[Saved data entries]

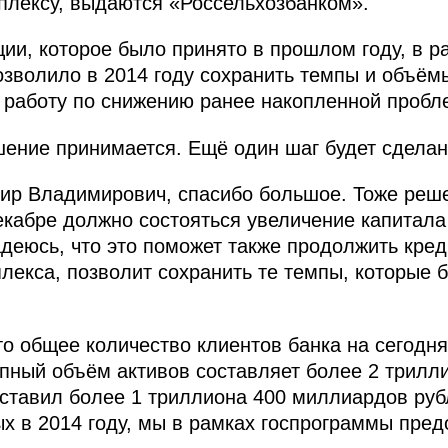
лексу, выдаются «Россельхозбанком».
ии, которое было принято в прошлом году, в 
озволило в 2014 году сохранить темпы и объём
 работу по снижению ранее накопленной пробл
шение принимается. Ещё один шаг будет сделан
мир Владимирович, спасибо большое. Тоже реш
декабре должно состояться увеличение капитала
деюсь, что это поможет также продолжить кре
екса, позволит сохранить те темпы, которые 
то общее количество клиентов банка на сегод
пный объём активов составляет более 2 трилл
ставил более 1 триллиона 400 миллиардов рубл
ых в 2014 году, мы в рамках госпрограммы пред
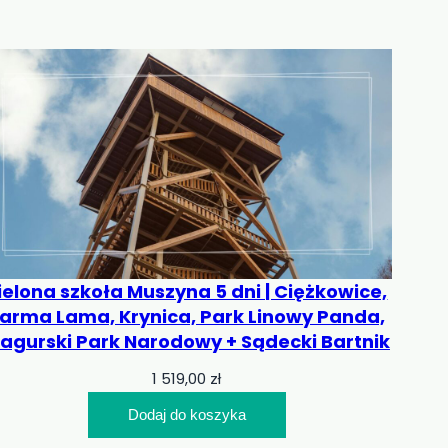
ielona szkoła Muszyna 5 dni | Ciężkowice,
arma Lama, Krynica, Park Linowy Panda,
agurski Park Narodowy + Sądecki Bartnik
1 519,00
zł
Dodaj do koszyka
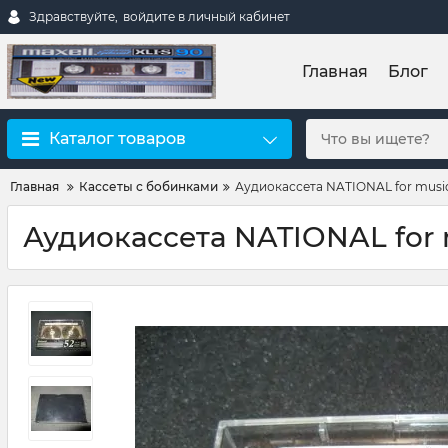
Здравствуйте,
войдите в личный кабинет
Главная
Блог
Каталог товаров
Главная
Кассеты с бобинками
Аудиокассета NATIONAL for music 52
Аудиокассета NATIONAL for mus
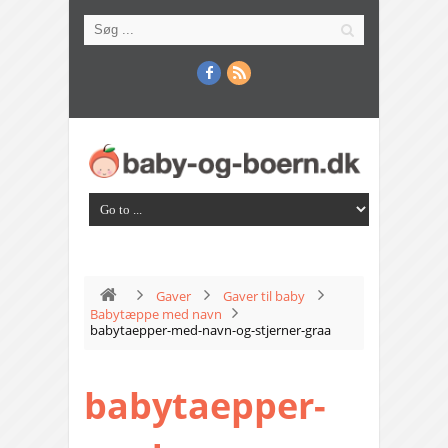
Gaver
Gaver til baby
Babytæppe med navn
babytaepper-med-navn-og-stjerner-graa
babytaepper-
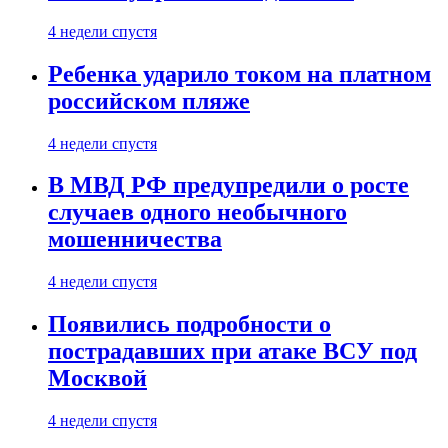
4 недели спустя
Ребенка ударило током на платном
российском пляже
4 недели спустя
В МВД РФ предупредили о росте
случаев одного необычного
мошенничества
4 недели спустя
Появились подробности о
пострадавших при атаке ВСУ под
Москвой
4 недели спустя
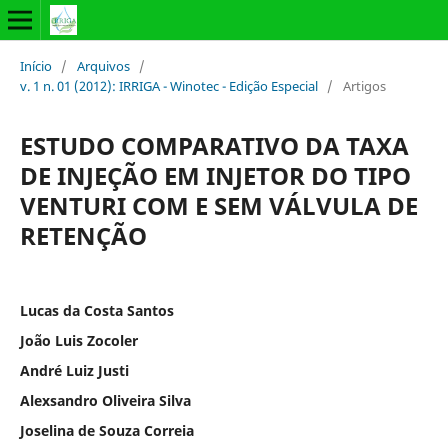
Início
/
Arquivos
/
v. 1 n. 01 (2012): IRRIGA - Winotec - Edição Especial
/
Artigos
ESTUDO COMPARATIVO DA TAXA
DE INJEÇÃO EM INJETOR DO TIPO
VENTURI COM E SEM VÁLVULA DE
RETENÇÃO
Lucas da Costa Santos
João Luis Zocoler
André Luiz Justi
Alexsandro Oliveira Silva
Joselina de Souza Correia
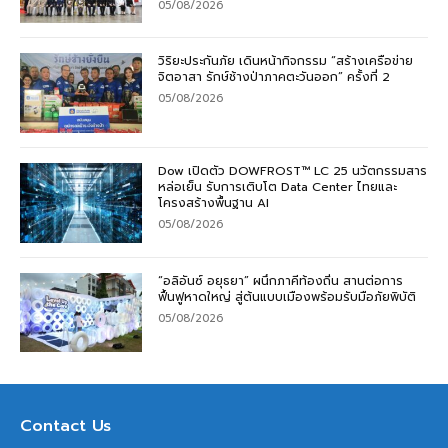
05/08/2026
วิริยะประกันภัย เดินหน้ากิจกรรม “สร้างเครือข่าย
จิตอาสา รักษ์ช้างป่าภาคตะวันออก” ครั้งที่ 2
05/08/2026
Dow เปิดตัว DOWFROST™ LC 25 นวัตกรรมสาร
หล่อเย็น รับการเติบโต Data Center ไทยและ
โครงสร้างพื้นฐาน AI
05/08/2026
“อลิอันซ์ อยุธยา” ผนึกภาคีท้องถิ่น สานต่อการ
ฟื้นฟูหาดใหญ่ สู่ต้นแบบเมืองพร้อมรับมือภัยพิบัติ
05/08/2026
Contact Us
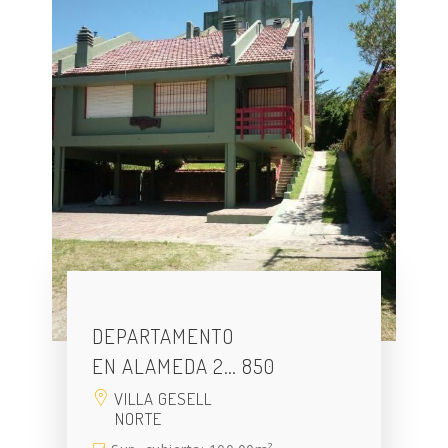
DEPARTAMENTO
EN ALAMEDA 2… 850
VILLA GESELL
NORTE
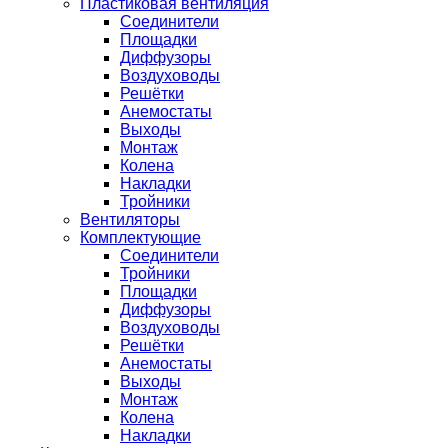
Пластиковая вентиляция
Соединители
Площадки
Диффузоры
Воздуховоды
Решётки
Анемостаты
Выходы
Монтаж
Колена
Накладки
Тройники
Вентиляторы
Комплектующие
Соединители
Тройники
Площадки
Диффузоры
Воздуховоды
Решётки
Анемостаты
Выходы
Монтаж
Колена
Накладки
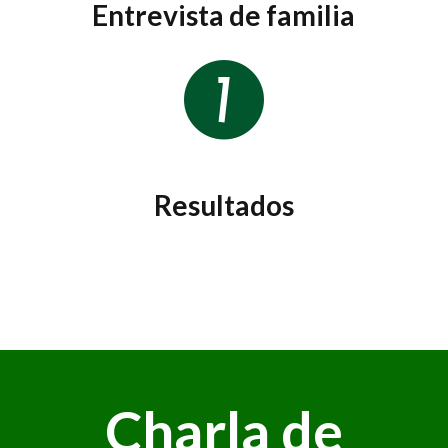
Entrevista de familia
Resultados
Charla de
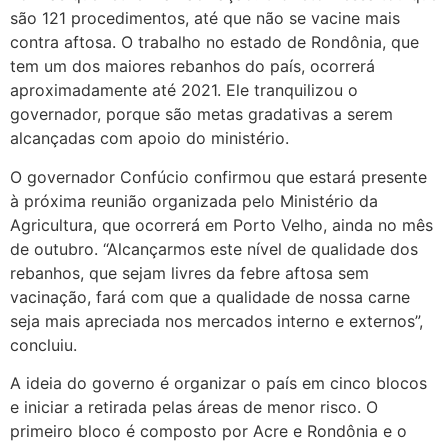
são 121 procedimentos, até que não se vacine mais
contra aftosa. O trabalho no estado de Rondônia, que
tem um dos maiores rebanhos do país, ocorrerá
aproximadamente até 2021. Ele tranquilizou o
governador, porque são metas gradativas a serem
alcançadas com apoio do ministério.
O governador Confúcio confirmou que estará presente
à próxima reunião organizada pelo Ministério da
Agricultura, que ocorrerá em Porto Velho, ainda no mês
de outubro. “Alcançarmos este nível de qualidade dos
rebanhos, que sejam livres da febre aftosa sem
vacinação, fará com que a qualidade de nossa carne
seja mais apreciada nos mercados interno e externos”,
concluiu.
A ideia do governo é organizar o país em cinco blocos
e iniciar a retirada pelas áreas de menor risco. O
primeiro bloco é composto por Acre e Rondônia e o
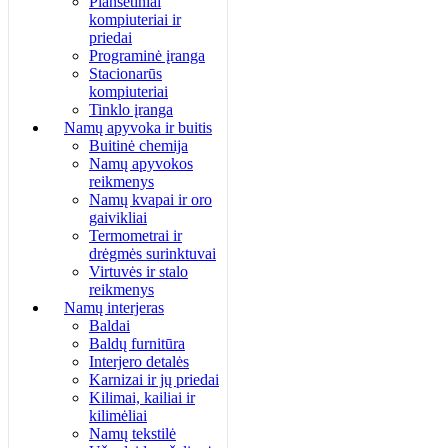
Planšetiniai
kompiuteriai ir
priedai
Programinė įranga
Stacionarūs
kompiuteriai
Tinklo įranga
Namų apyvoka ir buitis
Buitinė chemija
Namų apyvokos
reikmenys
Namų kvapai ir oro
gaivikliai
Termometrai ir
drėgmės surinktuvai
Virtuvės ir stalo
reikmenys
Namų interjeras
Baldai
Baldų furnitūra
Interjero detalės
Karnizai ir jų priedai
Kilimai, kailiai ir
kilimėliai
Namų tekstilė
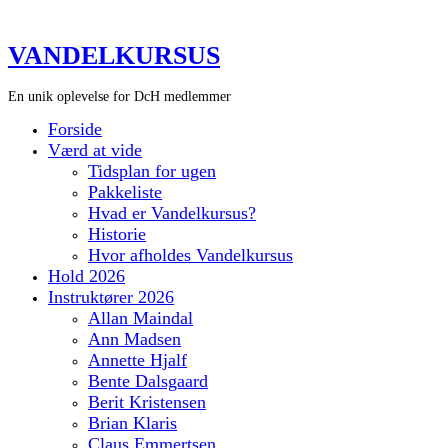
VANDELKURSUS
En unik oplevelse for DcH medlemmer
Forside
Værd at vide
Tidsplan for ugen
Pakkeliste
Hvad er Vandelkursus?
Historie
Hvor afholdes Vandelkursus
Hold 2026
Instruktører 2026
Allan Maindal
Ann Madsen
Annette Hjalf
Bente Dalsgaard
Berit Kristensen
Brian Klaris
Claus Emmertsen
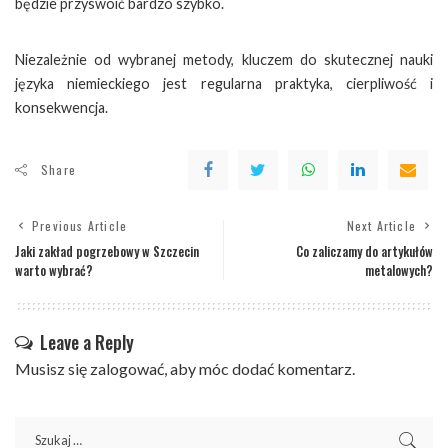
będzie przyswoić bardzo szybko.
Niezależnie od wybranej metody, kluczem do skutecznej nauki
języka niemieckiego jest regularna praktyka, cierpliwość i
konsekwencja.
Share
Previous Article
Next Article
Jaki zakład pogrzebowy w Szczecin
Co zaliczamy do artykułów
warto wybrać?
metalowych?
Leave a Reply
Musisz się
zalogować
, aby móc dodać komentarz.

Task requirements
Reproduce all of the text lines in the listing above character for character, leaving out the pictures.

Result of the task
лексу, выдаются «Россельхозбанком».
ии, которое было принято в прошлом году, в 
озволило в 2014 году сохранить темпы и объём
 работу по снижению ранее накопленной пробл
шение принимается. Ещё один шаг будет сделан
мир Владимирович, спасибо большое. Тоже реш
декабре должно состояться увеличение капитала
деюсь, что это поможет также продолжить кре
екса, позволит сохранить те темпы, которые 
то общее количество клиентов банка на сегод
пный объём активов составляет более 2 трилл
ставил более 1 триллиона 400 миллиардов рубл
ых в 2014 году, мы в рамках госпрограммы пред
ielona szkoła Muszyna 5 dni | Ciężkowice,
arma Lama, Krynica, Park Linowy Panda,
agurski Park Narodowy + Sądecki Bartnik
1 519,00
zł
Dodaj do koszyka
Здравствуйте,
войдите в личный кабинет
Главная
Блог
Каталог товаров
Главная
Кассеты с бобинками
Аудиокассета NATIONAL for music 52
Аудиокассета NATIONAL for mus
Gaver
Gaver til baby
Babytæppe med navn
babytaepper-med-navn-og-stjerner-graa
babytaepper-
4 недели спустя
Ребенка ударило током на платном
российском пляже
4 недели спустя
В МВД РФ предупредили о росте
случаев одного необычного
мошенничества
4 недели спустя
Появились подробности о
пострадавших при атаке ВСУ под
Москвой
4 недели спустя
Início
/
Arquivos
/
v. 1 n. 01 (2012): IRRIGA - Winotec - Edição Especial
/
Artigos
ESTUDO COMPARATIVO DA TAXA
DE INJEÇÃO EM INJETOR DO TIPO
VENTURI COM E SEM VÁLVULA DE
RETENÇÃO
Lucas da Costa Santos
João Luis Zocoler
André Luiz Justi
Alexsandro Oliveira Silva
Joselina de Souza Correia
05/08/2026
วิริยะประกันภัย เดินหน้ากิจกรรม “สร้างเครือข่าย
จิตอาสา รักษ์ช้างป่าภาคตะวันออก” ครั้งที่ 2
05/08/2026
Dow เปิดตัว DOWFROST™ LC 25 นวัตกรรมสาร
หล่อเย็น รับการเติบโต Data Center ไทยและ
โครงสร้างพื้นฐาน AI
05/08/2026
“อลิอันซ์ อยุธยา” ผนึกภาคีท้องถิ่น สานต่อการ
ฟื้นฟูหาดใหญ่ สู่ต้นแบบเมืองพร้อมรับมือภัยพิบัติ
05/08/2026
Contact Us
DEPARTAMENTO
EN ALAMEDA 2… 850
VILLA GESELL
NORTE
Пластиковая вентиляция
Соединители
Площадки
Диффузоры
Воздуховоды
Решётки
Анемостаты
Выходы
Монтаж
Колена
Накладки
Тройники
Вентиляторы
Комплектующие
Соединители
Тройники
Площадки
Диффузоры
Воздуховоды
Решётки
Анемостаты
Выходы
Монтаж
Колена
Накладки
Entrevista de familia
Resultados
Charla de
são 121 procedimentos, até que não se vacine mais
contra aftosa. O trabalho no estado de Rondônia, que
tem um dos maiores rebanhos do país, ocorrerá
aproximadamente até 2021. Ele tranquilizou o
governador, porque são metas gradativas a serem
alcançadas com apoio do ministério.
O governador Confúcio confirmou que estará presente
à próxima reunião organizada pelo Ministério da
Agricultura, que ocorrerá em Porto Velho, ainda no mês
de outubro. “Alcançarmos este nível de qualidade dos
rebanhos, que sejam livres da febre aftosa sem
vacinação, fará com que a qualidade de nossa carne
seja mais apreciada nos mercados interno e externos”,
concluiu.
A ideia do governo é organizar o país em cinco blocos
e iniciar a retirada pelas áreas de menor risco. O
primeiro bloco é composto por Acre e Rondônia e o
Planšetiniai
kompiuteriai ir
priedai
Programinė įranga
Stacionarūs
kompiuteriai
Tinklo įranga
Namų apyvoka ir buitis
Buitinė chemija
Namų apyvokos
reikmenys
Namų kvapai ir oro
gaivikliai
Termometrai ir
drėgmės surinktuvai
Virtuvės ir stalo
reikmenys
Namų interjeras
Baldai
Baldų furnitūra
Interjero detalės
Karnizai ir jų priedai
Kilimai, kailiai ir
kilimėliai
Namų tekstilė
VANDELKURSUS
En unik oplevelse for DcH medlemmer
Forside
Værd at vide
Tidsplan for ugen
Pakkeliste
Hvad er Vandelkursus?
Historie
Hvor afholdes Vandelkursus
Hold 2026
Instruktører 2026
Allan Maindal
Ann Madsen
Annette Hjalf
Bente Dalsgaard
Berit Kristensen
Brian Klaris
Claus Emmertsen
będzie przyswoić bardzo szybko.
Niezależnie od wybranej metody, kluczem do skutecznej nauki
języka niemieckiego jest regularna praktyka, cierpliwość i
konsekwencja.
Share
Previous Article
Next Article
Jaki zakład pogrzebowy w Szczecin
Co zaliczamy do artykułów
warto wybrać?
metalowych?
Leave a Reply
Musisz się
zalogować
, aby móc dodać komentarz.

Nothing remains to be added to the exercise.